The foundation of Valley Hope's tools for improving its clinicians' performance has been the Electronic Clinical Record (ECR), a consolidated group of applications that among its features allows multiple clinicians at different locations to view a clinical record simultaneously. "The computer provides fundamental change in how we handle clients," Leipold says.

The ECR includes modules for electronic progress notes, treatment plans, admissions assessments, and discharge summaries. For treatment planning, Valley Hope's software allows clinicians to create problem statements and interventions, generate multidisciplinary case conference review forms, and research various intervention options through an online treatment planning library. (A full description of the programs and services Valley Hope is making available to others can be found at https://www.vhaimcss.com.)

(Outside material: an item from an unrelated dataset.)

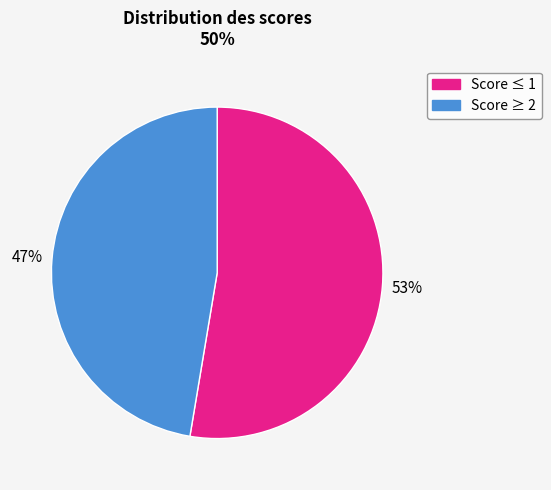

How many segments does this pie chart have?

2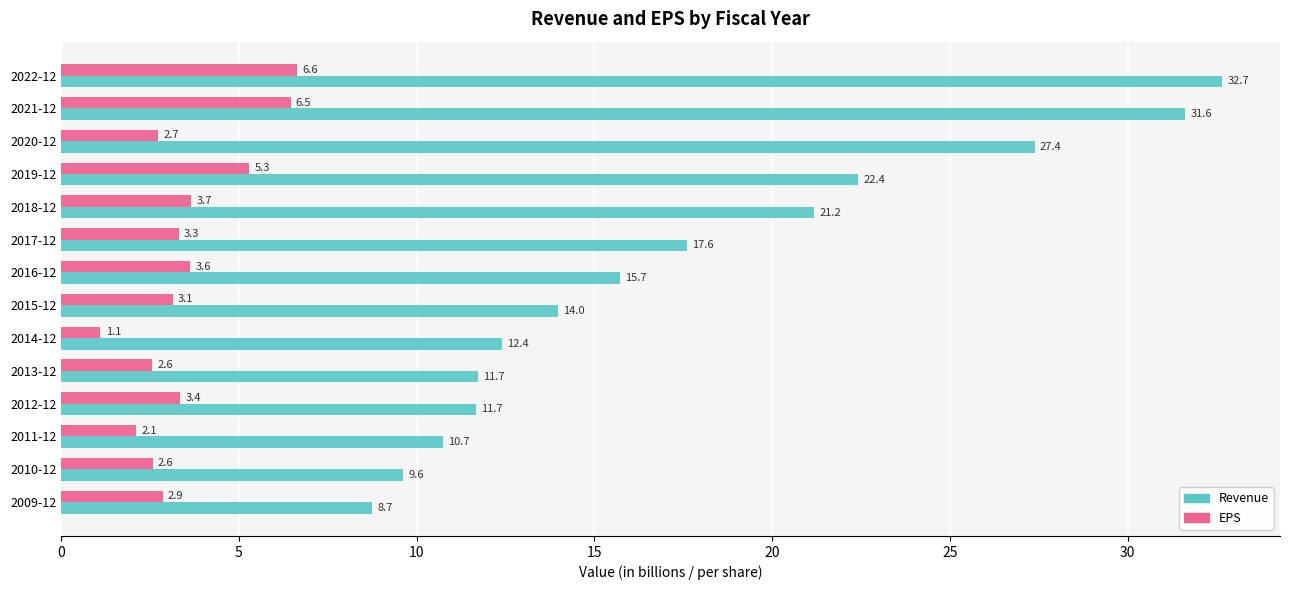

How many series are shown in this chart?

2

On the administrative side, technology has eased Valley Hope's processes in areas such as budgeting, project administration, contract management, and payroll. For example, Leipold says, "We do our time cards electronically. I've written every line of code for that software application." Even Leipold, a corporate executive-level manager, believed it was important to learn technology at this level.

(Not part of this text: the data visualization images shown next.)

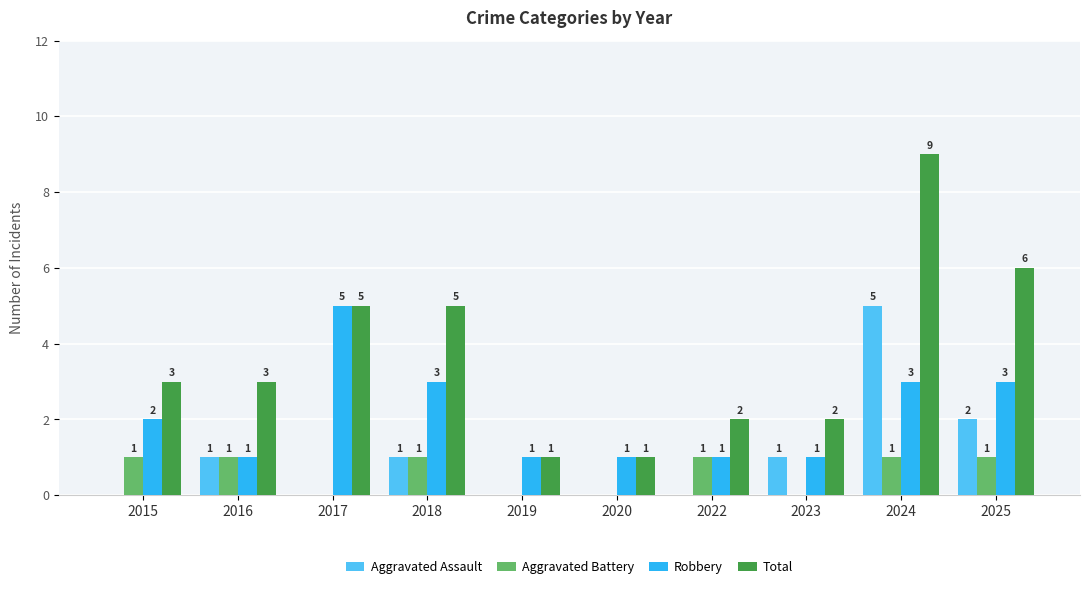

Reading left to right, list all the values displayed in this chart.

Aggravated Assault: 0	1	0	1	0	0	0	1	5	2
Aggravated Battery: 1	1	0	1	0	0	1	0	1	1
Robbery: 2	1	5	3	1	1	1	1	3	3
Total: 3	3	5	5	1	1	2	2	9	6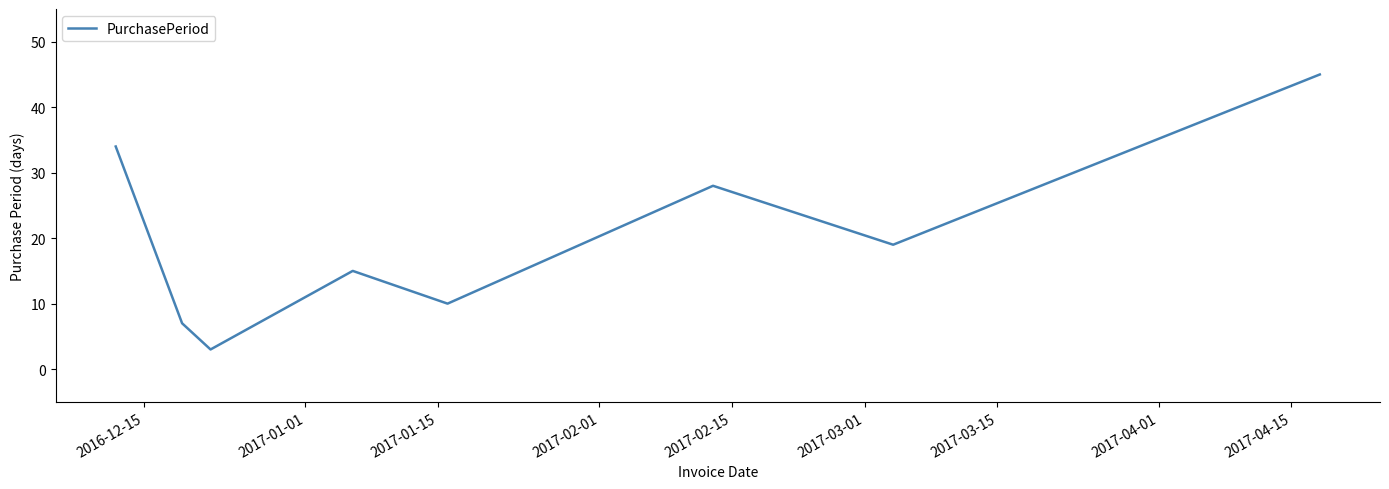

What is the average value?

20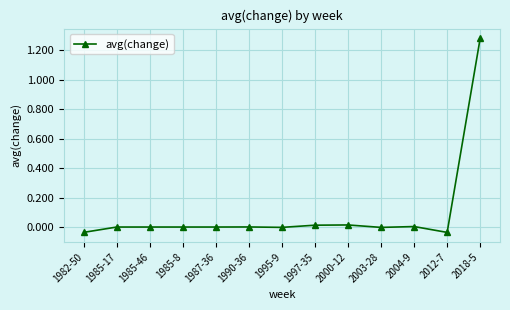

Does the chart have visible grid lines?

Yes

Throughout the in-house development of Valley Hope's software, the technology experts have prioritized collecting key information from those on the front lines of treatment. Clinical supervisors' input has been essential to designing assessment modules and other automated features relevant to the counselor-client relationship. In addition, the clinical staff is given broad leeway to make changes to programs without having to seek the IT department's approval.

"The best clinicians in the organization get to manage clinical content in the software, in a way that leverages their clinical skill," Leipold says.

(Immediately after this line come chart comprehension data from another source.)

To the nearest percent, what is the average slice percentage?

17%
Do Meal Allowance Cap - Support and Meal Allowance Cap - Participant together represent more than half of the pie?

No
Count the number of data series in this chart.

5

Boutwell adds, "I work at least once a day with the clinical managers. We've written our software with our users giving us the starting point. We have meetings with them before we work one line of code."

Entering the Business

Technology certainly has altered the provision of treatment at Valley Hope, but how does an organization whose business is treatment then decide to make the jump to offering technology solutions to others? Leipold acknowledges that before the agency considered taking its programs to the marketplace, Valley Hope had pondered other options for diversifying its revenue base.

Chief among these, Leipold says, was the possibility of offering treatment for addictions beyond the confines of alcohol and drugs, such as in gambling or sex addiction. But the organization concluded that it could not reasonably provide all services to all people. What is attractive about working with like-minded substance addiction agencies on technology solutions, Leipold says, is the opportunity to extend the organization's reach on behalf of the alcohol and drug addict.

Yet this is not to say that Valley Hope will work only with treatment agencies that espouse the same treatment philosophy. "There is no political agenda. We don't need to run other people's companies," Leipold insists. Agencies will be able to superimpose Valley Hope's software on their own clinical models, he says.

Valley Hope is calling its technology venture "WinPIMS," and the effort is beginning to attract interest. Bayside Marin, an 18-bed residential treatment facility in San Rafael, California, has decided to implement the Valley Hope software and become one of the initial customers in Valley Hope's new venture.

"We believe that the [clinical] innovations we have created transcend our concerns over the difficulty of deploying commercial software," Leipold says. "Our innovations bring competitive advantages to the software."